▸ **ACTIVITY**
According to the description of the CCTV monitoring project, how many separate enclosures serve as rehabilitation habitats at LCTW?

▸ **PAGE EXTRACT**
*-*-*

Dawn Strasser – CCTV Monitoring System for Rehabilitation Enclosures at the Lao Conservation Trust for Wildlife
This project works with the Lao Conservation Trust for Wildlife (LCTW) and their work to protect the rare, native fauna in the center of southeast Asia. It will greatly improve local wildlife conservation through the rehabilitation and potential release of confiscated, highly endangered and trafficked animals in that region. The aim of this project is to purchase a CCTV monitoring system for animals that are moved into the secluded rehabilitation enclosures at LCTW. There are three separate enclosures that serve as rehabilitation habitats for animals that are able to be released back into the forests of Laos. The CCTV will help monitor any of the species that are in the rehab enclosures without having a human presence around them, which is of course, what they’re trying to avoid. This will also help observe the behavior of nocturnal animals like civets, cats, lorises, and some bird species that makes it hard to gauge their behavior well during their normal activity hours.

*-*-*

▸ **DATASET ENTRIES**
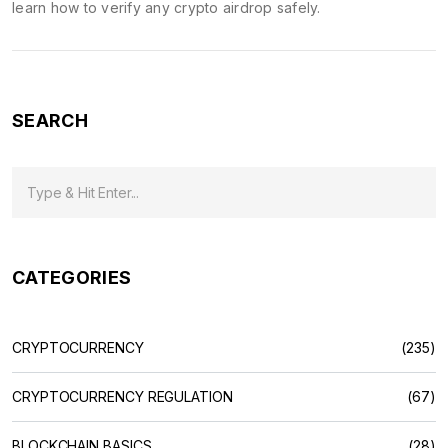
learn how to verify any crypto airdrop safely.
SEARCH
CATEGORIES
CRYPTOCURRENCY
(235)
CRYPTOCURRENCY REGULATION
(67)
BLOCKCHAIN BASICS
(28)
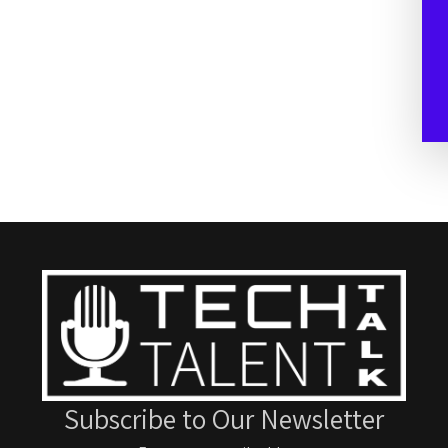
Subscribe to Our Newsletter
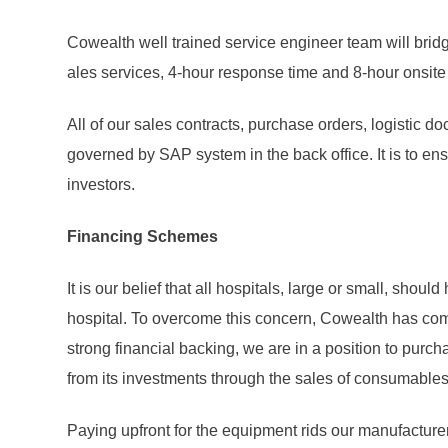
Cowealth well trained service engineer team will bri
ales services, 4-hour response time and 8-hour onsit
All of our sales contracts, purchase orders, logistic d
governed by SAP system in the back office. It is to en
investors.
Financing Schemes
It is our belief that all hospitals, large or small, sh
hospital. To overcome this concern, Cowealth has come
strong financial backing, we are in a position to purc
from its investments through the sales of consumables
Paying upfront for the equipment rids our manufacturer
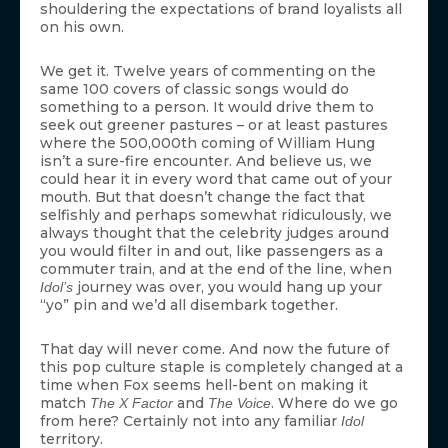
shouldering the expectations of brand loyalists all
on his own.
We get it. Twelve years of commenting on the
same 100 covers of classic songs would do
something to a person. It would drive them to
seek out greener pastures – or at least pastures
where the 500,000th coming of William Hung
isn’t a sure-fire encounter. And believe us, we
could hear it in every word that came out of your
mouth. But that doesn’t change the fact that
selfishly and perhaps somewhat ridiculously, we
always thought that the celebrity judges around
you would filter in and out, like passengers as a
commuter train, and at the end of the line, when
journey was over, you would hang up your
Idol’s
“yo” pin and we’d all disembark together.
That day will never come. And now the future of
this pop culture staple is completely changed at a
time when Fox seems hell-bent on making it
match
and
. Where do we go
The X Factor
The Voice
from here? Certainly not into any familiar
Idol
territory.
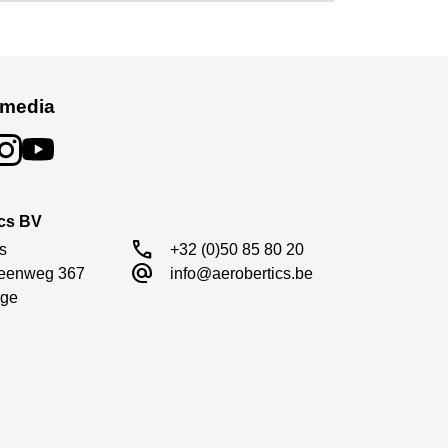
ng cable—so you can start enjoying your boat
s high performance on the water.
idents or rollovers.
 media
t overheating.
ics BV
call
s

+32 (0)50 85 80 20
alternate_email
eenweg 367

info@aerobertics.be
ge
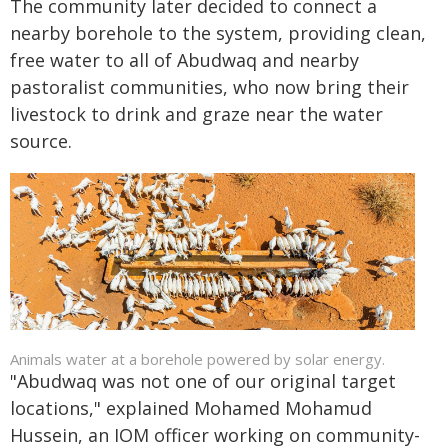
The community later decided to connect a
nearby borehole to the system, providing clean,
free water to all of Abudwaq and nearby
pastoralist communities, who now bring their
livestock to drink and graze near the water
source.
Animals water at a borehole powered by solar energy.
"Abudwaq was not one of our original target
locations," explained Mohamed Mohamud
Hussein, an IOM officer working on community-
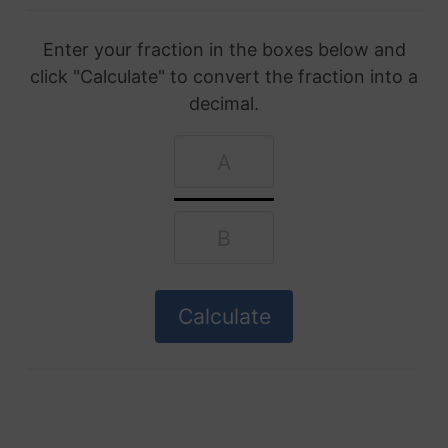
Enter your fraction in the boxes below and
click "Calculate" to convert the fraction into a
decimal.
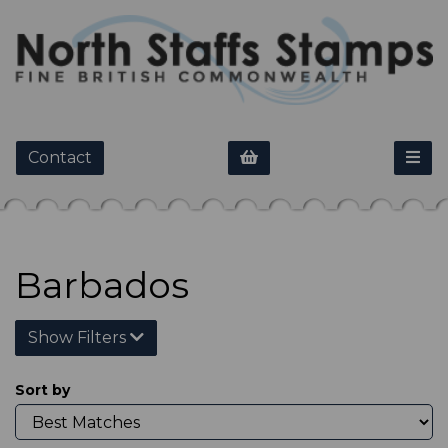
Contact
Barbados
Show Filters
Sort by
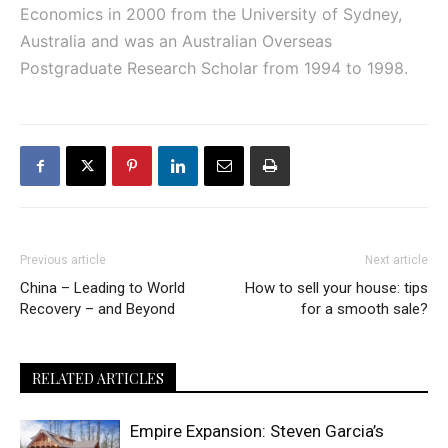
Economics in 2000 from the University of Sydney,
Australia and was an Australian Overseas
Postgraduate Research Scholar from 1994 to 1998.
Previous article
Next article
China – Leading to World
How to sell your house: tips
Recovery – and Beyond
for a smooth sale?
RELATED ARTICLES
Empire Expansion: Steven Garcia’s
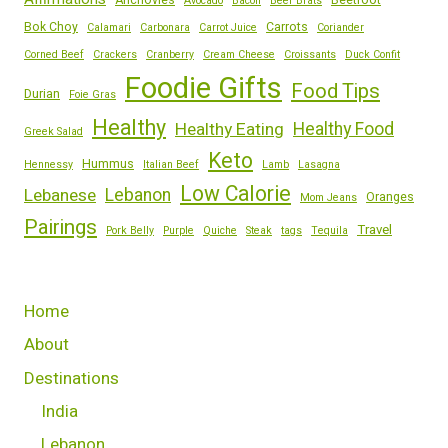
Anchovies
Beetroot
Avocado
Bacon
Beer Brats
Bok Choy
Carrots
Calamari
Carbonara
Carrot Juice
Coriander
Corned Beef
Crackers
Cranberry
Cream Cheese
Croissants
Duck Confit
Foodie Gifts
Food Tips
Durian
Foie Gras
Healthy
Healthy Eating
Healthy Food
Greek Salad
Keto
Hummus
Hennessy
Italian Beef
Lamb
Lasagna
Low Calorie
Lebanese
Lebanon
Oranges
Mom Jeans
Pairings
Travel
Pork Belly
Purple
Quiche
Steak
tags
Tequila
Home
About
Destinations
India
Lebanon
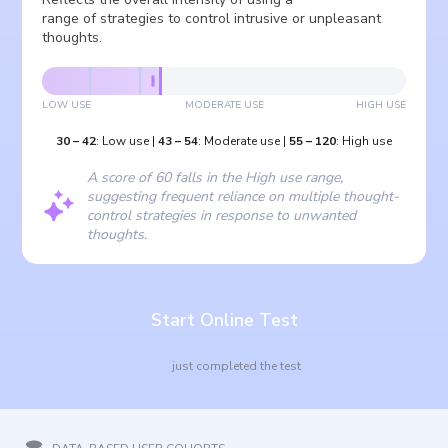
range of strategies to control intrusive or unpleasant
thoughts.
LOW USE
MODERATE USE
HIGH USE
30
–
42
:
Low use
|
43
–
54
:
Moderate use
|
55
–
120
:
High use
A score of 60 falls in the High use range,
suggesting frequent reliance on multiple thought-
control strategies in response to unwanted
thoughts.
Start Online Test
just completed the test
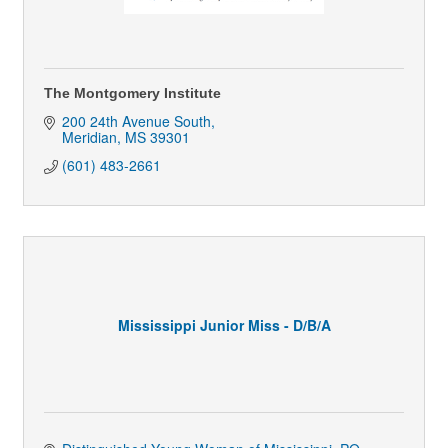
The Montgomery Institute
200 24th Avenue South
Meridian
MS
39301
(601) 483-2661
Mississippi Junior Miss - D/B/A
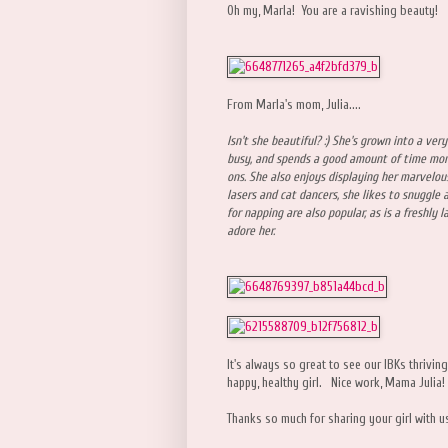
Oh my, Marla! You are a ravishing beauty!
From Marla's mom, Julia....
Isn't she beautiful? :) She's grown into a very
busy, and spends a good amount of time mon
ons. She also enjoys displaying her marvelous
lasers and cat dancers, she likes to snuggle 
for napping are also popular, as is a freshly 
adore her.
It's always so great to see our IBKs thriving 
happy, healthy girl. Nice work, Mama Julia!
Thanks so much for sharing your girl with u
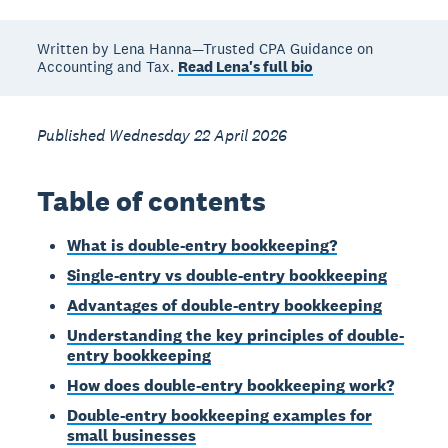
Written by Lena Hanna—Trusted CPA Guidance on
Accounting and Tax.
Read Lena's full bio
Published Wednesday 22 April 2026
Table of contents
What is double-entry bookkeeping?
Single-entry vs double-entry bookkeeping
Advantages of double-entry bookkeeping
Understanding the key principles of double-
entry bookkeeping
How does double-entry bookkeeping work?
Double-entry bookkeeping examples for
small businesses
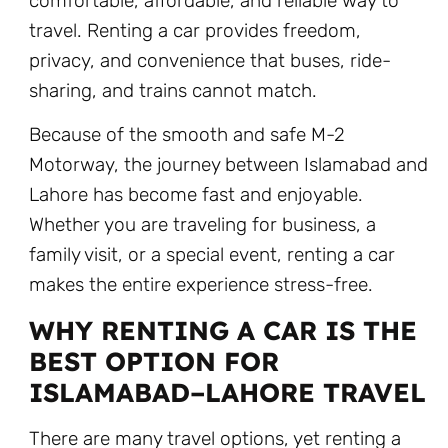
comfortable, affordable, and reliable way to
travel. Renting a car provides freedom,
privacy, and convenience that buses, ride-
sharing, and trains cannot match.
Because of the smooth and safe M-2
Motorway, the journey between Islamabad and
Lahore has become fast and enjoyable.
Whether you are traveling for business, a
family visit, or a special event, renting a car
makes the entire experience stress-free.
WHY RENTING A CAR IS THE
BEST OPTION FOR
ISLAMABAD–LAHORE TRAVEL
There are many travel options, yet renting a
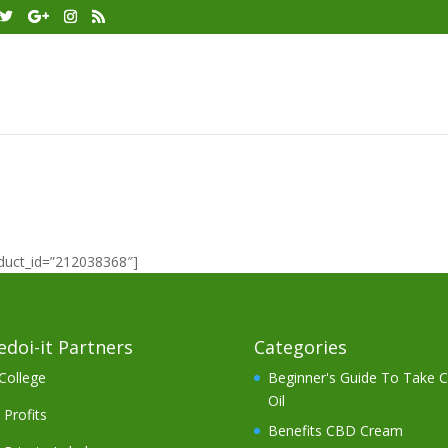
oduct_id=”212038368″]
doi-it Partners
Categories
College
Beginner's Guide To Take 
Oil
Profits
Benefits CBD Cream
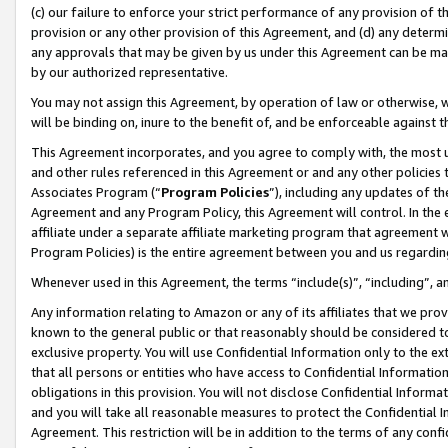
(c) our failure to enforce your strict performance of any provision of t
provision or any other provision of this Agreement, and (d) any determ
any approvals that may be given by us under this Agreement can be made,
by our authorized representative.
You may not assign this Agreement, by operation of law or otherwise, wi
will be binding on, inure to the benefit of, and be enforceable against t
This Agreement incorporates, and you agree to comply with, the most up-
and other rules referenced in this Agreement or and any other policies
Associates Program (“
Program Policies
”), including any updates of th
Agreement and any Program Policy, this Agreement will control. In th
affiliate under a separate affiliate marketing program that agreement 
Program Policies) is the entire agreement between you and us regardin
Whenever used in this Agreement, the terms “include(s)”, “including”, 
Any information relating to Amazon or any of its affiliates that we pro
known to the general public or that reasonably should be considered to
exclusive property. You will use Confidential Information only to the
that all persons or entities who have access to Confidential Informatio
obligations in this provision. You will not disclose Confidential Informa
and you will take all reasonable measures to protect the Confidential In
Agreement. This restriction will be in addition to the terms of any con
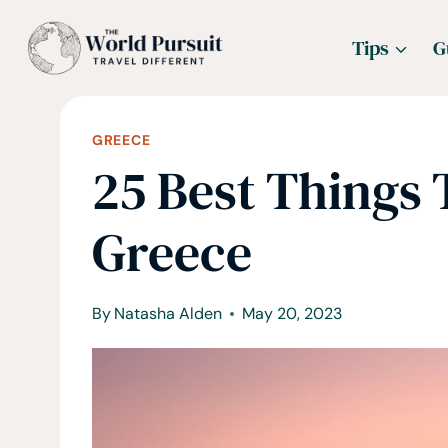
Skip
Tips
G
to
content
GREECE
25 Best Things 
Greece
By
Natasha Alden
May 20, 2023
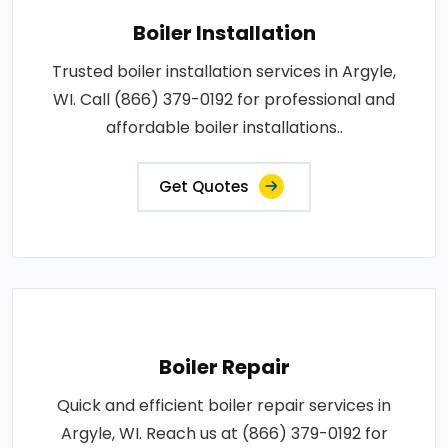
Boiler Installation
Trusted boiler installation services in Argyle,
WI. Call (866) 379-0192 for professional and
affordable boiler installations..
Get Quotes
Boiler Repair
Quick and efficient boiler repair services in
Argyle, WI. Reach us at (866) 379-0192 for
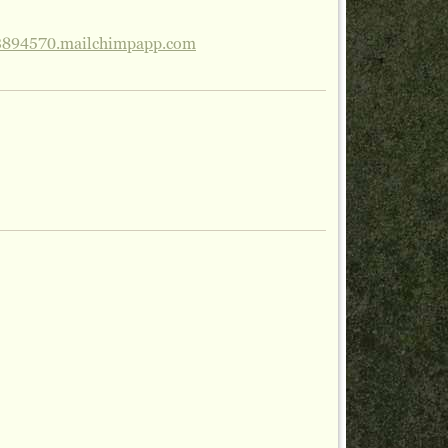
3894570.mailchimpapp.com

*-*-*

▸ **WORKED SOLUTION**
Three